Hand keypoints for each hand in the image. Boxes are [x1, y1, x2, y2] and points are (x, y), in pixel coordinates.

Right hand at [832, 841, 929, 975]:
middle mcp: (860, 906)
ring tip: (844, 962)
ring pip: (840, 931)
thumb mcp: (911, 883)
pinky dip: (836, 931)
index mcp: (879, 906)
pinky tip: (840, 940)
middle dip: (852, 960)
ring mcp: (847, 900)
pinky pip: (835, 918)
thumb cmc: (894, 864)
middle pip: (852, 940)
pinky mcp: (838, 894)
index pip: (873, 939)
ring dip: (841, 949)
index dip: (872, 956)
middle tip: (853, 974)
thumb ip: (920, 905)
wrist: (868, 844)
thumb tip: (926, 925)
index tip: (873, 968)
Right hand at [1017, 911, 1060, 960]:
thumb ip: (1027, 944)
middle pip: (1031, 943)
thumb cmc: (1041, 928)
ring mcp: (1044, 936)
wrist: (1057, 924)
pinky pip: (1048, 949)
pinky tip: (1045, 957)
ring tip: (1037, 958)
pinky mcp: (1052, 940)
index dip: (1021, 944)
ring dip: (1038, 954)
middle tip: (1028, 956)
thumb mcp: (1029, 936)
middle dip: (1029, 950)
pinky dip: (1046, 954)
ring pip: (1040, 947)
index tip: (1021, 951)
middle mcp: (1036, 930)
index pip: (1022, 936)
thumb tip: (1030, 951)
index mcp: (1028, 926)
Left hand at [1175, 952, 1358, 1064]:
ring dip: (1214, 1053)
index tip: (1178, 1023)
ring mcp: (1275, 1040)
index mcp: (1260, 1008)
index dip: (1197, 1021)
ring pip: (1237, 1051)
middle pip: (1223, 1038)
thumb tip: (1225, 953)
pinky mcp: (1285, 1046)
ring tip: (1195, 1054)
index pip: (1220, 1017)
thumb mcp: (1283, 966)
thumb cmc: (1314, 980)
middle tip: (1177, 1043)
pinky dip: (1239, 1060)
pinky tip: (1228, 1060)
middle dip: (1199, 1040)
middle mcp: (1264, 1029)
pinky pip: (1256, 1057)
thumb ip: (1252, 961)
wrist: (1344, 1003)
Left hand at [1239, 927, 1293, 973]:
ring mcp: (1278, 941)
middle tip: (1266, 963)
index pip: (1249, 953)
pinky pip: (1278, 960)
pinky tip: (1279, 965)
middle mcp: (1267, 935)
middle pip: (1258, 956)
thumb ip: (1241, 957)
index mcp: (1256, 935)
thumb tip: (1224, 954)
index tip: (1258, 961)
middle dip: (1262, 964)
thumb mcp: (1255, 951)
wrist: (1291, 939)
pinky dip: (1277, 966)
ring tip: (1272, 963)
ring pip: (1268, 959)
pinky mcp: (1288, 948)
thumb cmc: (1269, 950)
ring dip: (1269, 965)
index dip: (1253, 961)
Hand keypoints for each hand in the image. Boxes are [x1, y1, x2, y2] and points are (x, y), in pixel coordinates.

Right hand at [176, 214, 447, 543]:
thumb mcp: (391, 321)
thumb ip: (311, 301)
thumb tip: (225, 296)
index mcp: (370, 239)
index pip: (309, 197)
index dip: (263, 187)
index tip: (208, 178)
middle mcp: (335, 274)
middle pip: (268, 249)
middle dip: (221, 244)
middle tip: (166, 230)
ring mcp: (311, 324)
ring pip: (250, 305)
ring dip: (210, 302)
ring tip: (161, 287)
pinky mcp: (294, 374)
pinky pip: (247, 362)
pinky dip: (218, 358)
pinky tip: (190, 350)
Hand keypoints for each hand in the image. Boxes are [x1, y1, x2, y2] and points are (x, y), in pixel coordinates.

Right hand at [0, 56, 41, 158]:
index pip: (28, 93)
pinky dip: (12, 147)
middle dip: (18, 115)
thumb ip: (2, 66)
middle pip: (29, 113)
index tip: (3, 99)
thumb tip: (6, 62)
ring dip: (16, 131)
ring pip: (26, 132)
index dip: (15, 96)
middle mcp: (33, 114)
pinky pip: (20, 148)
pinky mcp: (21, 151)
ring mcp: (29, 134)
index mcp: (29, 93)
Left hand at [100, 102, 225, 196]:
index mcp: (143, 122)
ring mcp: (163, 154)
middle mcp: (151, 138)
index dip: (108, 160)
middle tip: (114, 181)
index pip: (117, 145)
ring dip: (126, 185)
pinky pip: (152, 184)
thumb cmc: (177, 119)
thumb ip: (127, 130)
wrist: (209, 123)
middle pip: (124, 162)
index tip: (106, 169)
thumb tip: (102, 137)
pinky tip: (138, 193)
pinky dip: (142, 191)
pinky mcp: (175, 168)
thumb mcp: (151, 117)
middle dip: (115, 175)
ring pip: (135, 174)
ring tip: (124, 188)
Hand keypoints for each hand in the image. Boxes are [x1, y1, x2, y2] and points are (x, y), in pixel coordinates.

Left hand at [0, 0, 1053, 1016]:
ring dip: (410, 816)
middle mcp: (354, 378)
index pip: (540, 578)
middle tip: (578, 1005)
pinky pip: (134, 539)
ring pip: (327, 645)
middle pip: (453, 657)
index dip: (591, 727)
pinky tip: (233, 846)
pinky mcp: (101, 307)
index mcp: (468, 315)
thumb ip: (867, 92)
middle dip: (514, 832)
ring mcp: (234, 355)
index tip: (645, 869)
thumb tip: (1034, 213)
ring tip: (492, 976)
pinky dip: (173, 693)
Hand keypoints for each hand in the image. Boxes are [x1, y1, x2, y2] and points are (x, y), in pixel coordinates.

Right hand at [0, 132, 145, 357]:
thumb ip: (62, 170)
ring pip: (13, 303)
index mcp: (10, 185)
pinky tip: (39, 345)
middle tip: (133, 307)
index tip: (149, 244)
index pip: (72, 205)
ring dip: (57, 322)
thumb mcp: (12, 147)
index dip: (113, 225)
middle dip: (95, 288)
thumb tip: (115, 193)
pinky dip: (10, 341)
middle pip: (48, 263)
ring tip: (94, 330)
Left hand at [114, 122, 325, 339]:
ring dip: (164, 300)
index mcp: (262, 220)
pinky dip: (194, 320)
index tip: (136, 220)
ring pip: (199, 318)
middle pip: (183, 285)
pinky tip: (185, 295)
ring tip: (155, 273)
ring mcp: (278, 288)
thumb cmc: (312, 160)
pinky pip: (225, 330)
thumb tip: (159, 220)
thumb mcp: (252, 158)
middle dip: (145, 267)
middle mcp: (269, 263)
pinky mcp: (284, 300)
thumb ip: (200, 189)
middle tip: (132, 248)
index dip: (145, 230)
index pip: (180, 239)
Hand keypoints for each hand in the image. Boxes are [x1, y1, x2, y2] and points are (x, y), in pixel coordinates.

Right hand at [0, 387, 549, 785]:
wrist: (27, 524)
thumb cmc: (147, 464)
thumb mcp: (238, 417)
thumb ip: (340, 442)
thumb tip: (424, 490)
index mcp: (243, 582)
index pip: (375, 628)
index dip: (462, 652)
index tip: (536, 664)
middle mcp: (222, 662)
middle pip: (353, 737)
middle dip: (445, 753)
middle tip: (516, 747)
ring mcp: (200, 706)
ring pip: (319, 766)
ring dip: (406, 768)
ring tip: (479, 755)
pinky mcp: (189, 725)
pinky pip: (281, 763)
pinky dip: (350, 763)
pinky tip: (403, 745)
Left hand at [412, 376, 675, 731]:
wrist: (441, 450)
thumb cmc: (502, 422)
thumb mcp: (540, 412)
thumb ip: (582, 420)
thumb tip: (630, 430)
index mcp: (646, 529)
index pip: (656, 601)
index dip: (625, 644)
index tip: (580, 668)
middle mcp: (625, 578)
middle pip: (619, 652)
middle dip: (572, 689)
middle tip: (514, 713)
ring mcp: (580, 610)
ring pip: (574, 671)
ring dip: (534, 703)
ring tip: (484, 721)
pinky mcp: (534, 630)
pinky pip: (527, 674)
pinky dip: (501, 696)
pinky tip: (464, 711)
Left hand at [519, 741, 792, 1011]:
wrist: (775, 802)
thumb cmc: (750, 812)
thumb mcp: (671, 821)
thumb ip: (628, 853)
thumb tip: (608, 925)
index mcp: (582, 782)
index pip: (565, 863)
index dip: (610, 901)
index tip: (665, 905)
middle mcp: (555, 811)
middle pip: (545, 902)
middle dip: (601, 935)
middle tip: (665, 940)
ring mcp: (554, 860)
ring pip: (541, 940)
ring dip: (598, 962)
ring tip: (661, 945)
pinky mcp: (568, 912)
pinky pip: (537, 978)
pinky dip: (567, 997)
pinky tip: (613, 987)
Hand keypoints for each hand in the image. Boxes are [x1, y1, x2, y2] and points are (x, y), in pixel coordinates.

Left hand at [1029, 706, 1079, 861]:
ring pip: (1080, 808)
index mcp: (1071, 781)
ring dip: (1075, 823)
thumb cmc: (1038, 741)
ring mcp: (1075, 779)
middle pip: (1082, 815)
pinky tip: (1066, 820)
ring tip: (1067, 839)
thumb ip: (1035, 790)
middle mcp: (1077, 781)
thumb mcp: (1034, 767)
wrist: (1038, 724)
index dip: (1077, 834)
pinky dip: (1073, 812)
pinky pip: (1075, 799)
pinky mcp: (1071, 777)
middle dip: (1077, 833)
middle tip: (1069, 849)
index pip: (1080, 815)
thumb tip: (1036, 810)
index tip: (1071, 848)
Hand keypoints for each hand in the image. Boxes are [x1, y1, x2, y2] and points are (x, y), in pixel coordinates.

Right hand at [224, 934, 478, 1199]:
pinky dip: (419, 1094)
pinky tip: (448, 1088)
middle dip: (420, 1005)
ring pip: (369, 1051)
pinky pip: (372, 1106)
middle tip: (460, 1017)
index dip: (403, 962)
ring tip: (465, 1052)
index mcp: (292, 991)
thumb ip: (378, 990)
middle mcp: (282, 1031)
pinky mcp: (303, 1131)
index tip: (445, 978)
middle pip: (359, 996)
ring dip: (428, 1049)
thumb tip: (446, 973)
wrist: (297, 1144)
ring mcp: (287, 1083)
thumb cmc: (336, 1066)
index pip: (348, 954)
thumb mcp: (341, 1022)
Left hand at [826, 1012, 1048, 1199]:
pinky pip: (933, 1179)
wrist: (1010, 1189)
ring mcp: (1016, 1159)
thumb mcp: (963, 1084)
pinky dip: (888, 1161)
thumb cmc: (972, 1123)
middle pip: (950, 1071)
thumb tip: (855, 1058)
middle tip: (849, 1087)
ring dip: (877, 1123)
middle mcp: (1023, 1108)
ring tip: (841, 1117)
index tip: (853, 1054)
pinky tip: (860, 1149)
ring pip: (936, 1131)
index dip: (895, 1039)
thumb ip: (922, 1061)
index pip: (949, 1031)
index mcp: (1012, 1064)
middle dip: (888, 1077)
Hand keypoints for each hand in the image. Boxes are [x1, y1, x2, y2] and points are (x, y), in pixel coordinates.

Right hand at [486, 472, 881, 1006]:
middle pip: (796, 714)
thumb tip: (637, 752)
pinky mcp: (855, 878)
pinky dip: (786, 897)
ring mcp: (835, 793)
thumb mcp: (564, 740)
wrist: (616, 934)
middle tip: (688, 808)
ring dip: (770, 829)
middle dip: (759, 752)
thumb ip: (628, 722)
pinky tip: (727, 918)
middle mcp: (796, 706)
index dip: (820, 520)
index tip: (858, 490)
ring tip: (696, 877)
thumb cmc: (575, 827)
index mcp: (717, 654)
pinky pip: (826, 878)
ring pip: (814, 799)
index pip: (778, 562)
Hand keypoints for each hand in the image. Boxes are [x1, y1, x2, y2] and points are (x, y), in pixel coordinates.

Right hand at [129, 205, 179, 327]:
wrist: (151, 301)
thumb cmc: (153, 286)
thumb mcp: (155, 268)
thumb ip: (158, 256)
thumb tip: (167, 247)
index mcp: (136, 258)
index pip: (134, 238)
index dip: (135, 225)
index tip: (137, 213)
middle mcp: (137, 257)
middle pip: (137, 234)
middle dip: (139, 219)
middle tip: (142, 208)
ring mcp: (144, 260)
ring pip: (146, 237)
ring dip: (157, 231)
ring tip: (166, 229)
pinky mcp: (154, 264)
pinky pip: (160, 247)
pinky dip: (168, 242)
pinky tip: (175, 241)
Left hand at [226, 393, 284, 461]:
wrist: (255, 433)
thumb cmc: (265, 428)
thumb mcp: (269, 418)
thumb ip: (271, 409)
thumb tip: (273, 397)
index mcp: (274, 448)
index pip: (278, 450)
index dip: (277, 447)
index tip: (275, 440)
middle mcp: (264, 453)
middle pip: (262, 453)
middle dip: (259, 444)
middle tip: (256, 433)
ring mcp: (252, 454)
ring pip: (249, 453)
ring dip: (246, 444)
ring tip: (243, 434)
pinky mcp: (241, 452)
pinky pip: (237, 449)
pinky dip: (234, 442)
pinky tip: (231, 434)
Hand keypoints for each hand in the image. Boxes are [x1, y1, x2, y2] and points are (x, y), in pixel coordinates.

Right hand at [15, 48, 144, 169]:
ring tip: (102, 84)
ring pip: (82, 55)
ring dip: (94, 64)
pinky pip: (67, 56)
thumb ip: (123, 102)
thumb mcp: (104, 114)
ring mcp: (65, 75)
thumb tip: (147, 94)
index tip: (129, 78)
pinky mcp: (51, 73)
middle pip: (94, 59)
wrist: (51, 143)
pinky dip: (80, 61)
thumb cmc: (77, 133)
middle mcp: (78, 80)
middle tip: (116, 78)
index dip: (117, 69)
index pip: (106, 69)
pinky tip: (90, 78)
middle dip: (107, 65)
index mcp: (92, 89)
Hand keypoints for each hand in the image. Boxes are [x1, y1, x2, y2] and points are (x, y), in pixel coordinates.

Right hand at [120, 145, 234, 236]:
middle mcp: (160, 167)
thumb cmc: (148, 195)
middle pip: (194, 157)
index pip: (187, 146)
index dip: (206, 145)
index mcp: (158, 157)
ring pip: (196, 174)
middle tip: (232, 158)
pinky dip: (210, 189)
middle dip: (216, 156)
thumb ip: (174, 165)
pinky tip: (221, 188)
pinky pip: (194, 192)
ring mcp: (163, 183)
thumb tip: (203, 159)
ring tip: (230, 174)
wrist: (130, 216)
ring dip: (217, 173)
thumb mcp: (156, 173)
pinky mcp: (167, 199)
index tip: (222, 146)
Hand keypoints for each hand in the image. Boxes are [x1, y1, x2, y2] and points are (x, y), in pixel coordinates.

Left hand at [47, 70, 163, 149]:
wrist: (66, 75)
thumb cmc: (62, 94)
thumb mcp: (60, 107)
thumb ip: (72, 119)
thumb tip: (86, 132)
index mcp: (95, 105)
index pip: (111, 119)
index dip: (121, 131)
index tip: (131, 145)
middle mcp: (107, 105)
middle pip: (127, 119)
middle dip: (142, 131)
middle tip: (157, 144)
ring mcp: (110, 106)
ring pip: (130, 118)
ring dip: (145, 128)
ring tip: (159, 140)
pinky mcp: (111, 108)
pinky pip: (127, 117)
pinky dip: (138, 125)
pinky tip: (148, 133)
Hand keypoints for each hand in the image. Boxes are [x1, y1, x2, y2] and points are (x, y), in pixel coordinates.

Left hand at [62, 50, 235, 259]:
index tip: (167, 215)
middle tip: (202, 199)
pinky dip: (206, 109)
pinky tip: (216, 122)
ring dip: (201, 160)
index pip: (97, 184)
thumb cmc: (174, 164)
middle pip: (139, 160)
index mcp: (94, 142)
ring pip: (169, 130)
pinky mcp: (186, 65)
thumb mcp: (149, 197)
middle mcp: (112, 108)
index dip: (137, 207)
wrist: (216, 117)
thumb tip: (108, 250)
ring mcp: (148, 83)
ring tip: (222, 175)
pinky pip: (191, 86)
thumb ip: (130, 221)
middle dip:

----------------

* Prompt
Starting at the line above that contains "ring mcp: (1075, 779)", write out each line exactly until the line that contains "pinky pip: (1075, 799)" has been written, and stop there.

* Answer space
ring mcp: (1075, 779)
middle pip: (1082, 815)
pinky tip: (1066, 820)
ring tip: (1067, 839)
thumb ip: (1035, 790)
middle mcp: (1077, 781)
thumb mcp: (1034, 767)
wrist: (1038, 724)
index dip: (1077, 834)
pinky dip: (1073, 812)
pinky pip: (1075, 799)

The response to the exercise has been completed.